### Input for this task

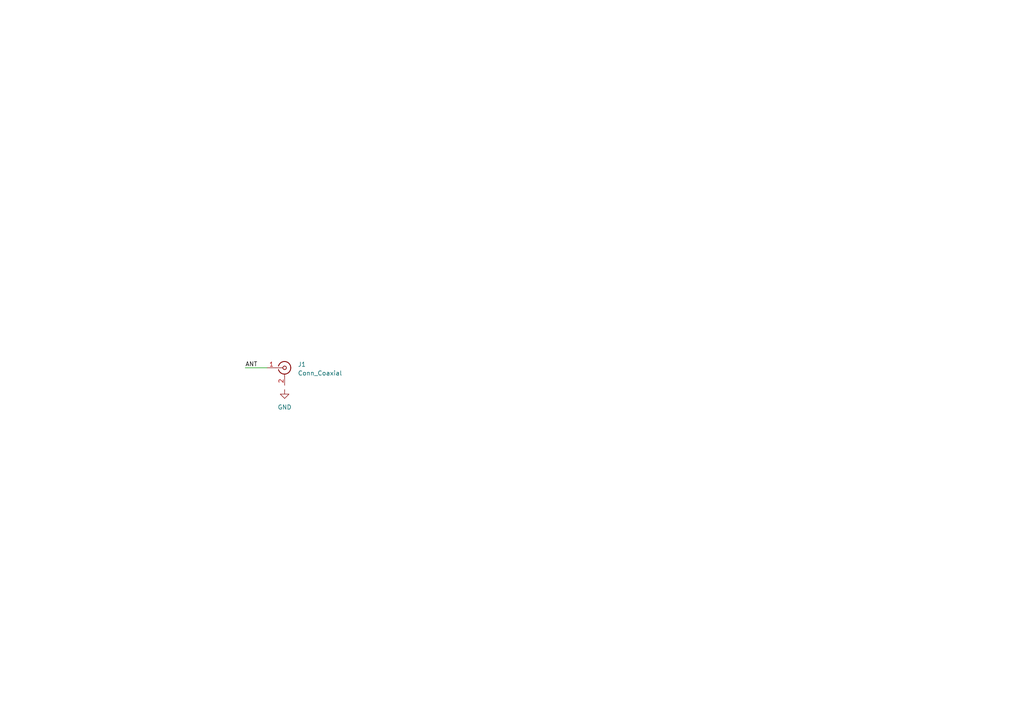
<source format=kicad_sch>
(kicad_sch
	(version 20231120)
	(generator "eeschema")
	(generator_version "8.0")
	(uuid "bccd766d-69f4-4191-8869-0c31d1dda24a")
	(paper "A4")
	
	(wire
		(pts
			(xy 71.12 106.68) (xy 77.47 106.68)
		)
		(stroke
			(width 0)
			(type default)
		)
		(uuid "687b1ad6-9cdf-4d97-934a-407b1f9ac706")
	)
	(label "ANT"
		(at 71.12 106.68 0)
		(fields_autoplaced yes)
		(effects
			(font
				(size 1.27 1.27)
			)
			(justify left bottom)
		)
		(uuid "5689221f-80f1-4614-8a4a-d5b1aa486682")
	)
	(symbol
		(lib_id "power:GND")
		(at 82.55 113.03 0)
		(unit 1)
		(exclude_from_sim no)
		(in_bom yes)
		(on_board yes)
		(dnp no)
		(fields_autoplaced yes)
		(uuid "46053d86-e5b1-4dd9-983b-039d07aab14f")
		(property "Reference" "#PWR01"
			(at 82.55 119.38 0)
			(effects
				(font
					(size 1.27 1.27)
				)
				(hide yes)
			)
		)
		(property "Value" "GND"
			(at 82.55 118.11 0)
			(effects
				(font
					(size 1.27 1.27)
				)
			)
		)
		(property "Footprint" ""
			(at 82.55 113.03 0)
			(effects
				(font
					(size 1.27 1.27)
				)
				(hide yes)
			)
		)
		(property "Datasheet" ""
			(at 82.55 113.03 0)
			(effects
				(font
					(size 1.27 1.27)
				)
				(hide yes)
			)
		)
		(property "Description" "Power symbol creates a global label with name \"GND\" , ground"
			(at 82.55 113.03 0)
			(effects
				(font
					(size 1.27 1.27)
				)
				(hide yes)
			)
		)
		(pin "1"
			(uuid "390ff860-1fe9-4499-bae5-ff02b3ece732")
		)
		(instances
			(project ""
				(path "/bccd766d-69f4-4191-8869-0c31d1dda24a"
					(reference "#PWR01")
					(unit 1)
				)
			)
		)
	)
	(symbol
		(lib_id "Connector:Conn_Coaxial")
		(at 82.55 106.68 0)
		(unit 1)
		(exclude_from_sim no)
		(in_bom yes)
		(on_board yes)
		(dnp no)
		(fields_autoplaced yes)
		(uuid "dc848c16-05e0-41ee-94b3-9b7e30291b0a")
		(property "Reference" "J1"
			(at 86.36 105.7031 0)
			(effects
				(font
					(size 1.27 1.27)
				)
				(justify left)
			)
		)
		(property "Value" "Conn_Coaxial"
			(at 86.36 108.2431 0)
			(effects
				(font
					(size 1.27 1.27)
				)
				(justify left)
			)
		)
		(property "Footprint" "Connector_Coaxial:SMA_Samtec_SMA-J-P-H-ST-EM1_EdgeMount"
			(at 82.55 106.68 0)
			(effects
				(font
					(size 1.27 1.27)
				)
				(hide yes)
			)
		)
		(property "Datasheet" "~"
			(at 82.55 106.68 0)
			(effects
				(font
					(size 1.27 1.27)
				)
				(hide yes)
			)
		)
		(property "Description" "coaxial connector (BNC, SMA, SMB, SMC, Cinch/RCA, LEMO, ...)"
			(at 82.55 106.68 0)
			(effects
				(font
					(size 1.27 1.27)
				)
				(hide yes)
			)
		)
		(pin "2"
			(uuid "7ff7b0d3-7c69-474a-9a06-cd84eb287606")
		)
		(pin "1"
			(uuid "595da25d-b972-4f84-946a-42f33160be39")
		)
		(instances
			(project ""
				(path "/bccd766d-69f4-4191-8869-0c31d1dda24a"
					(reference "J1")
					(unit 1)
				)
			)
		)
	)
	(sheet_instances
		(path "/"
			(page "1")
		)
	)
)

</source>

######

Problem statement: Output nothing except an exact copy of the records above, with the images left out.

Answer section:
<source format=kicad_sch>
(kicad_sch
	(version 20231120)
	(generator "eeschema")
	(generator_version "8.0")
	(uuid "bccd766d-69f4-4191-8869-0c31d1dda24a")
	(paper "A4")
	
	(wire
		(pts
			(xy 71.12 106.68) (xy 77.47 106.68)
		)
		(stroke
			(width 0)
			(type default)
		)
		(uuid "687b1ad6-9cdf-4d97-934a-407b1f9ac706")
	)
	(label "ANT"
		(at 71.12 106.68 0)
		(fields_autoplaced yes)
		(effects
			(font
				(size 1.27 1.27)
			)
			(justify left bottom)
		)
		(uuid "5689221f-80f1-4614-8a4a-d5b1aa486682")
	)
	(symbol
		(lib_id "power:GND")
		(at 82.55 113.03 0)
		(unit 1)
		(exclude_from_sim no)
		(in_bom yes)
		(on_board yes)
		(dnp no)
		(fields_autoplaced yes)
		(uuid "46053d86-e5b1-4dd9-983b-039d07aab14f")
		(property "Reference" "#PWR01"
			(at 82.55 119.38 0)
			(effects
				(font
					(size 1.27 1.27)
				)
				(hide yes)
			)
		)
		(property "Value" "GND"
			(at 82.55 118.11 0)
			(effects
				(font
					(size 1.27 1.27)
				)
			)
		)
		(property "Footprint" ""
			(at 82.55 113.03 0)
			(effects
				(font
					(size 1.27 1.27)
				)
				(hide yes)
			)
		)
		(property "Datasheet" ""
			(at 82.55 113.03 0)
			(effects
				(font
					(size 1.27 1.27)
				)
				(hide yes)
			)
		)
		(property "Description" "Power symbol creates a global label with name \"GND\" , ground"
			(at 82.55 113.03 0)
			(effects
				(font
					(size 1.27 1.27)
				)
				(hide yes)
			)
		)
		(pin "1"
			(uuid "390ff860-1fe9-4499-bae5-ff02b3ece732")
		)
		(instances
			(project ""
				(path "/bccd766d-69f4-4191-8869-0c31d1dda24a"
					(reference "#PWR01")
					(unit 1)
				)
			)
		)
	)
	(symbol
		(lib_id "Connector:Conn_Coaxial")
		(at 82.55 106.68 0)
		(unit 1)
		(exclude_from_sim no)
		(in_bom yes)
		(on_board yes)
		(dnp no)
		(fields_autoplaced yes)
		(uuid "dc848c16-05e0-41ee-94b3-9b7e30291b0a")
		(property "Reference" "J1"
			(at 86.36 105.7031 0)
			(effects
				(font
					(size 1.27 1.27)
				)
				(justify left)
			)
		)
		(property "Value" "Conn_Coaxial"
			(at 86.36 108.2431 0)
			(effects
				(font
					(size 1.27 1.27)
				)
				(justify left)
			)
		)
		(property "Footprint" "Connector_Coaxial:SMA_Samtec_SMA-J-P-H-ST-EM1_EdgeMount"
			(at 82.55 106.68 0)
			(effects
				(font
					(size 1.27 1.27)
				)
				(hide yes)
			)
		)
		(property "Datasheet" "~"
			(at 82.55 106.68 0)
			(effects
				(font
					(size 1.27 1.27)
				)
				(hide yes)
			)
		)
		(property "Description" "coaxial connector (BNC, SMA, SMB, SMC, Cinch/RCA, LEMO, ...)"
			(at 82.55 106.68 0)
			(effects
				(font
					(size 1.27 1.27)
				)
				(hide yes)
			)
		)
		(pin "2"
			(uuid "7ff7b0d3-7c69-474a-9a06-cd84eb287606")
		)
		(pin "1"
			(uuid "595da25d-b972-4f84-946a-42f33160be39")
		)
		(instances
			(project ""
				(path "/bccd766d-69f4-4191-8869-0c31d1dda24a"
					(reference "J1")
					(unit 1)
				)
			)
		)
	)
	(sheet_instances
		(path "/"
			(page "1")
		)
	)
)

</source>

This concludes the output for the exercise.